# Dataset records:

------------------------------------

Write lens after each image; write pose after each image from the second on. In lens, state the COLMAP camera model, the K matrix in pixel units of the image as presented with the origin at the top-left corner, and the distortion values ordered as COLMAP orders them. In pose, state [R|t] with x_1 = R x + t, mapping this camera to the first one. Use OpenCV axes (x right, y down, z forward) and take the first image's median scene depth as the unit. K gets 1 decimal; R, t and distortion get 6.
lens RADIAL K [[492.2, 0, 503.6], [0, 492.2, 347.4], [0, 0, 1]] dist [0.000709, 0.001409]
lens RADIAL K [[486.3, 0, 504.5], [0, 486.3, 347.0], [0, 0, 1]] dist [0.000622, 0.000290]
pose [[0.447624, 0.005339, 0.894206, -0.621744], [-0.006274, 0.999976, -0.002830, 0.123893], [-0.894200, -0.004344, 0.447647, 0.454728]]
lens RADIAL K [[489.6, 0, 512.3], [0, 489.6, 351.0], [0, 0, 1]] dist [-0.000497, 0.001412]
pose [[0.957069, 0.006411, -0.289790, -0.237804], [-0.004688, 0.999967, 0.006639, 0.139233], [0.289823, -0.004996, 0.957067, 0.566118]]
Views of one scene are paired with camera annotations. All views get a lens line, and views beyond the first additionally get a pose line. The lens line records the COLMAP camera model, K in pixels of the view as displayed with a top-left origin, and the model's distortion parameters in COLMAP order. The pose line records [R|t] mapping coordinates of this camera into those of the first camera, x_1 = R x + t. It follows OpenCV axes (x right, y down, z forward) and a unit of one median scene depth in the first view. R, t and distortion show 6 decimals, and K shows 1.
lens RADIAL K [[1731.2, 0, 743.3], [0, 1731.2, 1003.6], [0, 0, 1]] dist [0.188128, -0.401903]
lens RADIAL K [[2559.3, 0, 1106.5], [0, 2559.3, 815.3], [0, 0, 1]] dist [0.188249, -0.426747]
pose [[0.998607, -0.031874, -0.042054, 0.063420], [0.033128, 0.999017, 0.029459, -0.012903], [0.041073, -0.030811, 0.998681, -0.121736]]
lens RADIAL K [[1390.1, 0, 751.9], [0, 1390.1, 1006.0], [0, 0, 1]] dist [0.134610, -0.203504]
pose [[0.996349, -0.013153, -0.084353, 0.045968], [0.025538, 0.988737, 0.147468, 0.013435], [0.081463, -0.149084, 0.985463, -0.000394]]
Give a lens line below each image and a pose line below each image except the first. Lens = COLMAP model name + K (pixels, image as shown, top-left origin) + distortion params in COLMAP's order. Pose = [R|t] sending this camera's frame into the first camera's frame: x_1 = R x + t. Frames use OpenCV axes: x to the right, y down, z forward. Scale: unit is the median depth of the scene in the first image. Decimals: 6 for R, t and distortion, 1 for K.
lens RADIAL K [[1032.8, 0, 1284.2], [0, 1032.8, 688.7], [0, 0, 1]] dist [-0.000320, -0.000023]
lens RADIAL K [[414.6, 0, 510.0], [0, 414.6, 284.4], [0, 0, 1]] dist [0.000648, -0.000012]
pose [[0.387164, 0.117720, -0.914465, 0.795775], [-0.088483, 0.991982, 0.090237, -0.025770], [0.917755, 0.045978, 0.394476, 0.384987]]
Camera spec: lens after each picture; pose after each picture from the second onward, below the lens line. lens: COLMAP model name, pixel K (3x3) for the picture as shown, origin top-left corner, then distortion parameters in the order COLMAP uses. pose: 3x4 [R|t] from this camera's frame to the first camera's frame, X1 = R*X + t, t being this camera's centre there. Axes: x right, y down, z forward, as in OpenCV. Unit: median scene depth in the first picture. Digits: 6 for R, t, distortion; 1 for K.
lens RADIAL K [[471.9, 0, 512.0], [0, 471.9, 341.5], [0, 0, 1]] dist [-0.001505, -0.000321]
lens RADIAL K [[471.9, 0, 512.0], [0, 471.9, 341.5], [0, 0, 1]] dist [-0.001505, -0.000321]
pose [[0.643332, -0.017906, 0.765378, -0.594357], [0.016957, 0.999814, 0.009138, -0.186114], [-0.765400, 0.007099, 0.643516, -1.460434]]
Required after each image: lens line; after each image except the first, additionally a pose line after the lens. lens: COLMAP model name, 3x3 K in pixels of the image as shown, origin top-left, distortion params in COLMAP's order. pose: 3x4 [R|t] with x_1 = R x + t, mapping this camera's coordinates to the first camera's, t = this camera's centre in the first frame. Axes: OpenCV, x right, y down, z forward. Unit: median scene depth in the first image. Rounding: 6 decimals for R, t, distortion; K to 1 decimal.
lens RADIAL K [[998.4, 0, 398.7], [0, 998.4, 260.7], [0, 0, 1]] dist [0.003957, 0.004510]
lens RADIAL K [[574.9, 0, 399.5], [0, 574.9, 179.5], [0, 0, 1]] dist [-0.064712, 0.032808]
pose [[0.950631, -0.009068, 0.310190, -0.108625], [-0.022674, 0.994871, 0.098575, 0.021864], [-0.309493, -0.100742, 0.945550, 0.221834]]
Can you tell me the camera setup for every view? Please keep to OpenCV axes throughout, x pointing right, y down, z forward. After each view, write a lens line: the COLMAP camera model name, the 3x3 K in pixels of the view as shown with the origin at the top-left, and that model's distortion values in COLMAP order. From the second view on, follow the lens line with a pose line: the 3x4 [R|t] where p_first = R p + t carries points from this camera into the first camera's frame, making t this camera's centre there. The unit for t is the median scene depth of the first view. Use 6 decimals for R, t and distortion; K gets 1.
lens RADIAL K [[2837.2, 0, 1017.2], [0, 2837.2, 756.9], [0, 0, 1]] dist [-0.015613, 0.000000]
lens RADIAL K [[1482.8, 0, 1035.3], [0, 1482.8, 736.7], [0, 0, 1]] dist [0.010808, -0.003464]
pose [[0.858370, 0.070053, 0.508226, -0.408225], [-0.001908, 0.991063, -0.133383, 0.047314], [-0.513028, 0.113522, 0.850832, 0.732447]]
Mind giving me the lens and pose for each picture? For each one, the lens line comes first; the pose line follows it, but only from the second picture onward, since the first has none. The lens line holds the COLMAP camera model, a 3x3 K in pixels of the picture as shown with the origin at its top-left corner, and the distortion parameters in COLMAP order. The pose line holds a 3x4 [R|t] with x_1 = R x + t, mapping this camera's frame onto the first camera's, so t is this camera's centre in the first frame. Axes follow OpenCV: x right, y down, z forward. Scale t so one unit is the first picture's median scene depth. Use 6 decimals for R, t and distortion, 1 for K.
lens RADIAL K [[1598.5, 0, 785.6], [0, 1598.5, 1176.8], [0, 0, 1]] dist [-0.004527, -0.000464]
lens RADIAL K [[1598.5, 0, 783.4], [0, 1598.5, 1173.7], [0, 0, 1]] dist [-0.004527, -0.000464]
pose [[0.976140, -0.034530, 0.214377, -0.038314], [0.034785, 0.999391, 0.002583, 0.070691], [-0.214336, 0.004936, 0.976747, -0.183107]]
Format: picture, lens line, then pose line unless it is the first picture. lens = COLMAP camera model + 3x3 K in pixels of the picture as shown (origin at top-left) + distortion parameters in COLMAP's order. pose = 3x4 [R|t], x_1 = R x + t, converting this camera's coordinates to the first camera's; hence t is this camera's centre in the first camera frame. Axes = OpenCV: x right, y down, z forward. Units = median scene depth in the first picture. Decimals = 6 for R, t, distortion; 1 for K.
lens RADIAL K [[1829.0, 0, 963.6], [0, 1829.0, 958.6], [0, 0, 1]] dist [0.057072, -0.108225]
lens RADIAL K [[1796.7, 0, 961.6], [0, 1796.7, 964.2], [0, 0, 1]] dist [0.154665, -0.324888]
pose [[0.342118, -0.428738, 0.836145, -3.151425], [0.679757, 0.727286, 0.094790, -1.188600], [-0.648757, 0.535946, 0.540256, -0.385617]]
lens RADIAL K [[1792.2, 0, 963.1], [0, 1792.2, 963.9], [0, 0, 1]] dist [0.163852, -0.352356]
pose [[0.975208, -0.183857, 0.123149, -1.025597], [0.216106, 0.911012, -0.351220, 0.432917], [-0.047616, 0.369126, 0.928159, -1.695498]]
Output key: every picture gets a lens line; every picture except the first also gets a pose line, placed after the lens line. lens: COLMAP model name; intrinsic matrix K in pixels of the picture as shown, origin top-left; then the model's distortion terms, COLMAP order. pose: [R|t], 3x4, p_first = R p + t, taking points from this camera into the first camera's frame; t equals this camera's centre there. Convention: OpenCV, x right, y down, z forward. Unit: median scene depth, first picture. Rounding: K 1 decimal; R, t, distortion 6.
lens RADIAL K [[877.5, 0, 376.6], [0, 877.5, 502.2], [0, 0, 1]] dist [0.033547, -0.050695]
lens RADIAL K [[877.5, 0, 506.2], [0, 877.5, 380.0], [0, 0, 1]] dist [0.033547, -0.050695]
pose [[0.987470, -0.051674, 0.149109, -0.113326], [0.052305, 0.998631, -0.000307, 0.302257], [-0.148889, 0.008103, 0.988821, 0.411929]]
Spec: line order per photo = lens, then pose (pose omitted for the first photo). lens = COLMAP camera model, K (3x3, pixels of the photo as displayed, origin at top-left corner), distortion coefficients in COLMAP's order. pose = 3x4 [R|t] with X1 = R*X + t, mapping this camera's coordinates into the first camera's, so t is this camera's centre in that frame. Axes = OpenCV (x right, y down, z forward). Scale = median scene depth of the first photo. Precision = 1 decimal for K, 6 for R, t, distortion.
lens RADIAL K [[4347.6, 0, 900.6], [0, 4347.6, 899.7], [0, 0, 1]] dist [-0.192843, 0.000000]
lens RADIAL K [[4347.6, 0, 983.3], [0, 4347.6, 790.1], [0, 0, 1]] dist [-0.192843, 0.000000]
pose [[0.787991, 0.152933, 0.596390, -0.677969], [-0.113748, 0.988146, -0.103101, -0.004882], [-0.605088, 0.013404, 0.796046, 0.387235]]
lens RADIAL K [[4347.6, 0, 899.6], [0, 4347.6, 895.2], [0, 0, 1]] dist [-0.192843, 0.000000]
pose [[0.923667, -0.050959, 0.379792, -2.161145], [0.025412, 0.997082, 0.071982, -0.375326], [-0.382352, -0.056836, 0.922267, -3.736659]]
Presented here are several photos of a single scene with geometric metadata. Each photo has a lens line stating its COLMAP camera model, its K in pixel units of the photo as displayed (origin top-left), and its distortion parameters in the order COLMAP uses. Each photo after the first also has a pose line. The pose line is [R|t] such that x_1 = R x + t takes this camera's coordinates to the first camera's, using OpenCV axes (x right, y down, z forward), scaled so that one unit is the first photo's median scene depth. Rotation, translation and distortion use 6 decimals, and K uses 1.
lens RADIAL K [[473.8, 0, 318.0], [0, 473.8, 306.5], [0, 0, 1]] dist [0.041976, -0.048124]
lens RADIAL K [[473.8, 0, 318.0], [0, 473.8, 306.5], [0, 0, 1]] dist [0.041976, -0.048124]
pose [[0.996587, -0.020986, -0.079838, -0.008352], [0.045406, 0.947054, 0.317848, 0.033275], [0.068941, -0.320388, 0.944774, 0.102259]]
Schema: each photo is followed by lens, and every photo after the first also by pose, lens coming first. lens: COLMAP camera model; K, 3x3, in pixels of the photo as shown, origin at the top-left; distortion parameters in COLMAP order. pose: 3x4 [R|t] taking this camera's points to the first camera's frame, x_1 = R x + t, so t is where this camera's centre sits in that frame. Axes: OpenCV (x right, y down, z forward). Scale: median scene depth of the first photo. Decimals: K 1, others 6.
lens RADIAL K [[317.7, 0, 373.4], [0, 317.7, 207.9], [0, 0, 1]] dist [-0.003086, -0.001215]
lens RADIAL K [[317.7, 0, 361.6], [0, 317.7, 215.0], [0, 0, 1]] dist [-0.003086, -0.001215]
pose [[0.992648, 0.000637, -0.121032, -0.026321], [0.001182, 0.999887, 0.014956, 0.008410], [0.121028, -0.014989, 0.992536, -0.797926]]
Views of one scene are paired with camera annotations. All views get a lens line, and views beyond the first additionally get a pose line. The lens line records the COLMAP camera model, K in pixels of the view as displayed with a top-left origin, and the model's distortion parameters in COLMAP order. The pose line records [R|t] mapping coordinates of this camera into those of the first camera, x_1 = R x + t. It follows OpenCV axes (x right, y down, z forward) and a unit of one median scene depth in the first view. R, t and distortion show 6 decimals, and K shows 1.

------------------------------------

# Work request:
List every line above that contains the word "Frames", copying each one in full.

# Answer box:
Give a lens line below each image and a pose line below each image except the first. Lens = COLMAP model name + K (pixels, image as shown, top-left origin) + distortion params in COLMAP's order. Pose = [R|t] sending this camera's frame into the first camera's frame: x_1 = R x + t. Frames use OpenCV axes: x to the right, y down, z forward. Scale: unit is the median depth of the scene in the first image. Decimals: 6 for R, t and distortion, 1 for K.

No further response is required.